Take the lines from the one with "pyautogui.scroll(2, 396, 449)" through the end of the material below and repeat them exactly, dropping every picture.

-------- Source data

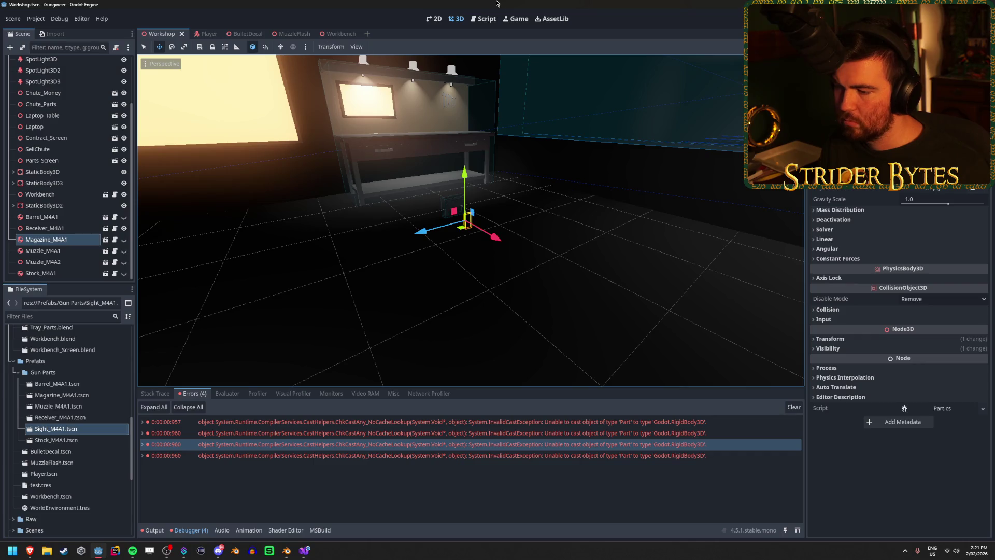
pyautogui.doubleClick(562, 444)
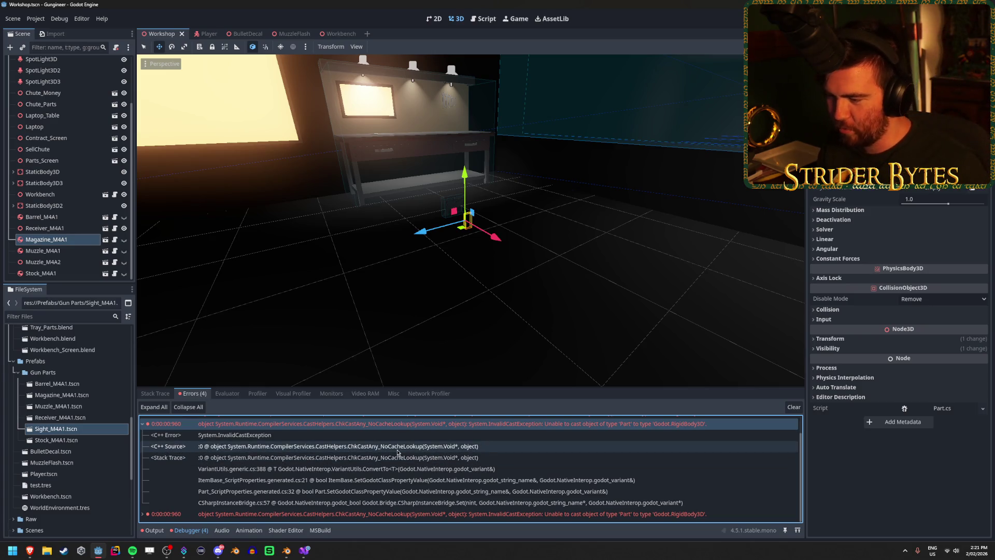
pyautogui.scroll(2, 396, 449)
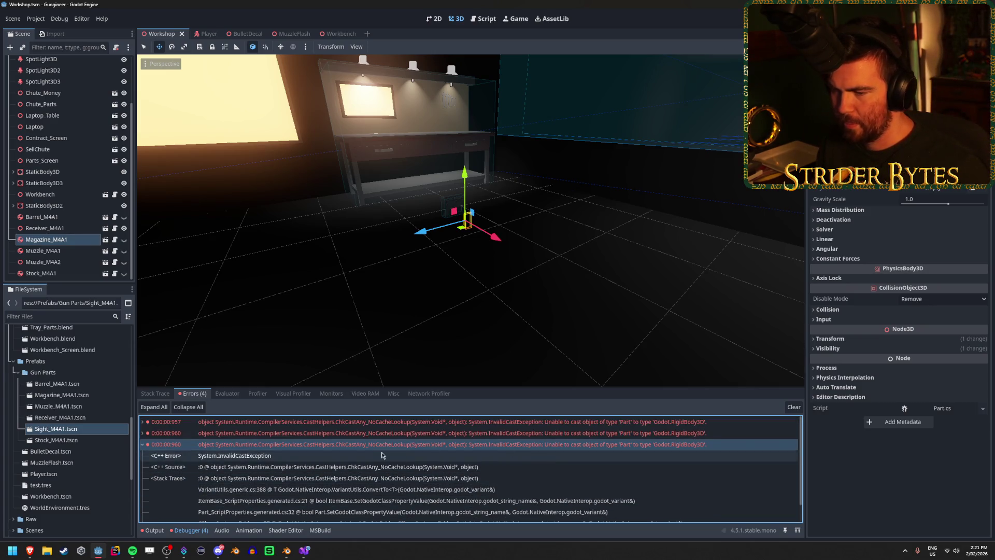
pyautogui.doubleClick(356, 444)
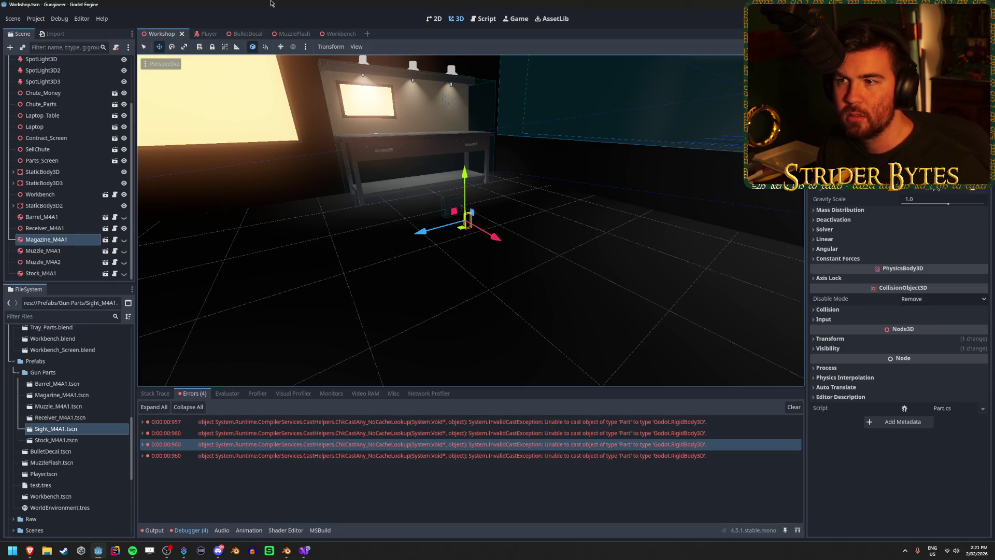
pyautogui.press('alt+Tab')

----------------

Solved exercise =>
pyautogui.scroll(2, 396, 449)
pyautogui.doubleClick(356, 444)
pyautogui.press('alt+Tab')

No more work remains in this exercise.